**Text passage**
The next question is from Ramsey El-Assal of Barclays.

R
Ramsey El-Assal
analyst

It was great to hear you signing some credit deals. Can you comment on the credit pipeline and just signals you're picking up in the marketplace in general about the demand environment for credit? And maybe even to put a little nuance on it in the context of the sort of embedded finance use case that it seems like you're winning.

S
Simon Khalaf
executive

Yes. Thanks, Ramsey, for the question. The pipeline is extremely healthy. As we stated many times, we actually did expect the consumer credit demand to be high. What we were positively surprised by is the SMB credit demand. And especially from, I'd say, aggregators or platforms that have established relationship with SMBs and have great purview and visibility into the performance of these SMBs and can help with getting them credit because they know what their revenues are going to be, so they can diminish the risk. So I would say across the board, our credit pipeline is extremely healthy. And I would say that the vast majority is in the embedded finance, whether it is commercial or consumer, I mean that's the space we're playing in. So there could be bias because that's what we're actually chasing. But also from a demand perspective, I would say, between SMB credit and new modern day co-brand, I think there's plenty of innovations to simply drive user engagement and change online commerce and not just payments. So we're very excited about that.

Operator

The next question is from Tien-Tsin Huang of JPMorgan.

T
Tien-Tsin Huang
analyst

Really strong bookings with -- was up 50%, I believe. I'm just curious, does that include any wins with the potential for clients to become maybe top 10 down the road? Just a little bit more context on the type of stuff that you're adding and also just your confidence in your ability to replenish that pipeline and backlog. Are there large deals out there to win versus 90 days ago?

**Dataset entries**
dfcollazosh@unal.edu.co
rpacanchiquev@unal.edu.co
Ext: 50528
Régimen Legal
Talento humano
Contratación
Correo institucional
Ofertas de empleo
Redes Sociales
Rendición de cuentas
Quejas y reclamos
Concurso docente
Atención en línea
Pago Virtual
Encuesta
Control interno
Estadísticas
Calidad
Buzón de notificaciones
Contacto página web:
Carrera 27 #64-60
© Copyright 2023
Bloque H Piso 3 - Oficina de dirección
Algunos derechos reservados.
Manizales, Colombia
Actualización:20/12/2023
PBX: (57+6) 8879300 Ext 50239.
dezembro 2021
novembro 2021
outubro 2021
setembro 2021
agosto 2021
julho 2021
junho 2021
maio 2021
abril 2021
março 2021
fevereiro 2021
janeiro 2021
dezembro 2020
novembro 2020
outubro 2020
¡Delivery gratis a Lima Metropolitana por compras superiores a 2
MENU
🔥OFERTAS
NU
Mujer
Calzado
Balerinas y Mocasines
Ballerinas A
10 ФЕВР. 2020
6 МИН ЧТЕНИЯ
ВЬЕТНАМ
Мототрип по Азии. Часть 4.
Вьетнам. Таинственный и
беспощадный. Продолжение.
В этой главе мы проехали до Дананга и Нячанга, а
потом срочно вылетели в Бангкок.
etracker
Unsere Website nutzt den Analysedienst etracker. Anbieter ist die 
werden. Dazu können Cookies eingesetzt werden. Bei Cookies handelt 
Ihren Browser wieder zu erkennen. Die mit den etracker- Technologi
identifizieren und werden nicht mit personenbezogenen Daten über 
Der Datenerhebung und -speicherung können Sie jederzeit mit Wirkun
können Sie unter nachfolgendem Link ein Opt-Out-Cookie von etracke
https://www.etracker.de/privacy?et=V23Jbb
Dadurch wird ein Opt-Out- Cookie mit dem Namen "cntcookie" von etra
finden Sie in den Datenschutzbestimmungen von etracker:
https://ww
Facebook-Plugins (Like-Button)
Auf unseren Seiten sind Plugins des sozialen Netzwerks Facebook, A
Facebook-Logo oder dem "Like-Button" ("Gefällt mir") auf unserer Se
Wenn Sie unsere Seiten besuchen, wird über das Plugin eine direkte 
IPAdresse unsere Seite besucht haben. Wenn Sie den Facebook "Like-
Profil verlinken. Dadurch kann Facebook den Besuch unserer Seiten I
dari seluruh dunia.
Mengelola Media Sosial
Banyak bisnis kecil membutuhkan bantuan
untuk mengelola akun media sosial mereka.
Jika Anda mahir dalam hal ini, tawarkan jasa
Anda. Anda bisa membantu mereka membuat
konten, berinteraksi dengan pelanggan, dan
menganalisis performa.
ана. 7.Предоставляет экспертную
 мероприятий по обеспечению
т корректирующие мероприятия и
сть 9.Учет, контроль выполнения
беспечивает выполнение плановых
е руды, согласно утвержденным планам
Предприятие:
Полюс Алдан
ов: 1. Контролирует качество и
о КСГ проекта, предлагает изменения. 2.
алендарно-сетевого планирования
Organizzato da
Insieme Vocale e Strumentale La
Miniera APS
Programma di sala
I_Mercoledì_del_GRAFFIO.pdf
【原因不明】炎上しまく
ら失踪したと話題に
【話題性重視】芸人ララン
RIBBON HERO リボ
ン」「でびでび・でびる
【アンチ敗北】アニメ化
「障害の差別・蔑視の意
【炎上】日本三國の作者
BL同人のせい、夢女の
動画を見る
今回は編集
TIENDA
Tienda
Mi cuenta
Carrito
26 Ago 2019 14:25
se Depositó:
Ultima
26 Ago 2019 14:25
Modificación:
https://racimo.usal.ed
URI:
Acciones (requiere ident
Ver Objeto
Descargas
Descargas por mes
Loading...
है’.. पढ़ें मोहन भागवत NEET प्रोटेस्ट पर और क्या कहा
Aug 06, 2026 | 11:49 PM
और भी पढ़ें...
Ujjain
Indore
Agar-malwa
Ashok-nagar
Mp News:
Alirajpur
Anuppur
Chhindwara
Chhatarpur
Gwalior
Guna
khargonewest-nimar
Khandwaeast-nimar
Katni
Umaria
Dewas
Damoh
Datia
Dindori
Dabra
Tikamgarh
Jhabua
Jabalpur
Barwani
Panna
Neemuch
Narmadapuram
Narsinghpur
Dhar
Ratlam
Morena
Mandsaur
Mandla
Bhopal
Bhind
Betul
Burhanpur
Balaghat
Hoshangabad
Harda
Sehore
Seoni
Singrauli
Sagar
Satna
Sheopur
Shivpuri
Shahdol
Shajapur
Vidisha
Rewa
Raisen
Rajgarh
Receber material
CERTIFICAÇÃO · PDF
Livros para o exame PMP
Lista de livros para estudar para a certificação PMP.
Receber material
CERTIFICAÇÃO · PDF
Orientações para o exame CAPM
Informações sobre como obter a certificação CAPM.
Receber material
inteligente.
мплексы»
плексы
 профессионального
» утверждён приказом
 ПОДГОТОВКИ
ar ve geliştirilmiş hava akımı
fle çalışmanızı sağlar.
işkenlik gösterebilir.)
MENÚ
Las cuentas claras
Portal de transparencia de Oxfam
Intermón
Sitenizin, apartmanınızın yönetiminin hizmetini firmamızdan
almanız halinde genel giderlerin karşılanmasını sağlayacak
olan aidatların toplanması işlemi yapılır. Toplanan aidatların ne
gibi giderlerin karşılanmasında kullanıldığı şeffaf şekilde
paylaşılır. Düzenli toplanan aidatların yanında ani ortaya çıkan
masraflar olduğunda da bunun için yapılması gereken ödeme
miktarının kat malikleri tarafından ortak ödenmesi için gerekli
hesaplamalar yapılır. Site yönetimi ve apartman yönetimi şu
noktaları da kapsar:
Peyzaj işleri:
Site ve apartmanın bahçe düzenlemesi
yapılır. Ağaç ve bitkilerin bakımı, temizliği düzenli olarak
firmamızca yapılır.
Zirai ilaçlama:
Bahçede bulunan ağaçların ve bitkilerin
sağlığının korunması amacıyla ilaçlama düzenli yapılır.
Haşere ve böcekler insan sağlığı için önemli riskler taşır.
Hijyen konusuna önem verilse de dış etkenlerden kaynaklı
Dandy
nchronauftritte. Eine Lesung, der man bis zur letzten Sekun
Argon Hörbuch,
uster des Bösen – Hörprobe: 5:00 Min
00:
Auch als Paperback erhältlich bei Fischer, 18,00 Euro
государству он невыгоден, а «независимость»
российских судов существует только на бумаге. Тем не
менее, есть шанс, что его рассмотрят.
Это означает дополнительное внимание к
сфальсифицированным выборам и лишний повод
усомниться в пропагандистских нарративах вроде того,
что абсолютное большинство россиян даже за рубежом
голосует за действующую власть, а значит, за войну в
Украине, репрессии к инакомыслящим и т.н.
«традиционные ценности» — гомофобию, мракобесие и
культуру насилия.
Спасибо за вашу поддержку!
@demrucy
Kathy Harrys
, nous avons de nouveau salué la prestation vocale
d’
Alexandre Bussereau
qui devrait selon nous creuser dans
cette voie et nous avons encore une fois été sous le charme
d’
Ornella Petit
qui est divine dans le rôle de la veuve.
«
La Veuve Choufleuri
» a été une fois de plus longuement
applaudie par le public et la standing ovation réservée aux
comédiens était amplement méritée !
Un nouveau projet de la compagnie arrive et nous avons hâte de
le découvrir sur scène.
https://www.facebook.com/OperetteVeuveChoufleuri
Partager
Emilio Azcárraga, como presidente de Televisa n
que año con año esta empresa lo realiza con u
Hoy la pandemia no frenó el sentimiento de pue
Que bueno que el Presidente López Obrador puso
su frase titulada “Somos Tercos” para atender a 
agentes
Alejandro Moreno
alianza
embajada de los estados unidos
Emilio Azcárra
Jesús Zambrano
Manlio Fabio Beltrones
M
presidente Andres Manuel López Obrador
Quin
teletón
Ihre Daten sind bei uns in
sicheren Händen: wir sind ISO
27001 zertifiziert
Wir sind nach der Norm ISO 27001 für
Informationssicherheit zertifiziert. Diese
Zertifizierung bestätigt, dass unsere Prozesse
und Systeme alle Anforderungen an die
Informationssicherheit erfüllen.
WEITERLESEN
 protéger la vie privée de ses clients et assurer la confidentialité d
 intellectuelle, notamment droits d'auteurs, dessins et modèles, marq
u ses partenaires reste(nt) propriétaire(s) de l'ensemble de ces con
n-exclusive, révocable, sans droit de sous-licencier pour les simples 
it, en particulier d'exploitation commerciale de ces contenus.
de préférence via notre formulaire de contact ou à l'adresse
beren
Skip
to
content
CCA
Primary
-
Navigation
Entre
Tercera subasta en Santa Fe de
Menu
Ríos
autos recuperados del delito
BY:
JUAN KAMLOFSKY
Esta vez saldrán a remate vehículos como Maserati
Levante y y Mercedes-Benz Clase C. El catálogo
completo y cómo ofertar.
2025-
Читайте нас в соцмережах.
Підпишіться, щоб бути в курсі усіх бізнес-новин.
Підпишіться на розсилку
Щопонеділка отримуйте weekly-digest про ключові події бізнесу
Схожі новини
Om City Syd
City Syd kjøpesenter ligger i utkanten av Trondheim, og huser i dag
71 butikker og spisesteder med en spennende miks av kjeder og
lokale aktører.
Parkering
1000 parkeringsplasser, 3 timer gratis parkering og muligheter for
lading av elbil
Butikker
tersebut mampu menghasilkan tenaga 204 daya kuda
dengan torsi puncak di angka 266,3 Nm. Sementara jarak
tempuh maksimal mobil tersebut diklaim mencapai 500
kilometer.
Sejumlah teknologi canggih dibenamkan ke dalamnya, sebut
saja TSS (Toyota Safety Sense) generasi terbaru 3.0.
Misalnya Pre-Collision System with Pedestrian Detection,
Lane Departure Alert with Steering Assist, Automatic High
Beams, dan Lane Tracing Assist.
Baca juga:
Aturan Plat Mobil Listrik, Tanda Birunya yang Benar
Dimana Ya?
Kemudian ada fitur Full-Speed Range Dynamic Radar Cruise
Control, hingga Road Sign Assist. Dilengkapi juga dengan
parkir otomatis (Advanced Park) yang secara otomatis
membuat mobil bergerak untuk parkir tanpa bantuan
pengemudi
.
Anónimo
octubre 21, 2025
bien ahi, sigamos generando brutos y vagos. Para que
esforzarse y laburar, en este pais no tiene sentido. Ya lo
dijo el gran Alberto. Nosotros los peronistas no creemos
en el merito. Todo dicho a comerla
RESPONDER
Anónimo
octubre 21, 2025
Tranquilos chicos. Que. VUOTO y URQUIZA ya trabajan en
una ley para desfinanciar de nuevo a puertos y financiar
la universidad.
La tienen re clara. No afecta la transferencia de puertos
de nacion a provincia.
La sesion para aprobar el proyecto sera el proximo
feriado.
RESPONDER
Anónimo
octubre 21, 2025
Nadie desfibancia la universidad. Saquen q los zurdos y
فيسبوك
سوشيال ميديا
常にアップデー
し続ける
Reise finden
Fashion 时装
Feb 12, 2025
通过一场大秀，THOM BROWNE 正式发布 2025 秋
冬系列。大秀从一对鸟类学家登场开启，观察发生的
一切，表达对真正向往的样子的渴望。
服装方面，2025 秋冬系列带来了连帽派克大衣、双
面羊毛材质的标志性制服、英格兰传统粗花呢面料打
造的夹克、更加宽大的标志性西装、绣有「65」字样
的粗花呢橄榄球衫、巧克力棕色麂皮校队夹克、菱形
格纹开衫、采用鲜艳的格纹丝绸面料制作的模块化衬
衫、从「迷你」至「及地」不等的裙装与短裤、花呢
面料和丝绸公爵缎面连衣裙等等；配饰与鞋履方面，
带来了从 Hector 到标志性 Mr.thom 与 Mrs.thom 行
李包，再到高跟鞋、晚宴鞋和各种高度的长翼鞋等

**What you are asked to do**
Can you repeat, word for word, the part of the earnings call transcript between "Really strong bookings" and "90 days ago?", inclusive?

**Expected answer**
Really strong bookings with -- was up 50%, I believe. I'm just curious, does that include any wins with the potential for clients to become maybe top 10 down the road? Just a little bit more context on the type of stuff that you're adding and also just your confidence in your ability to replenish that pipeline and backlog. Are there large deals out there to win versus 90 days ago?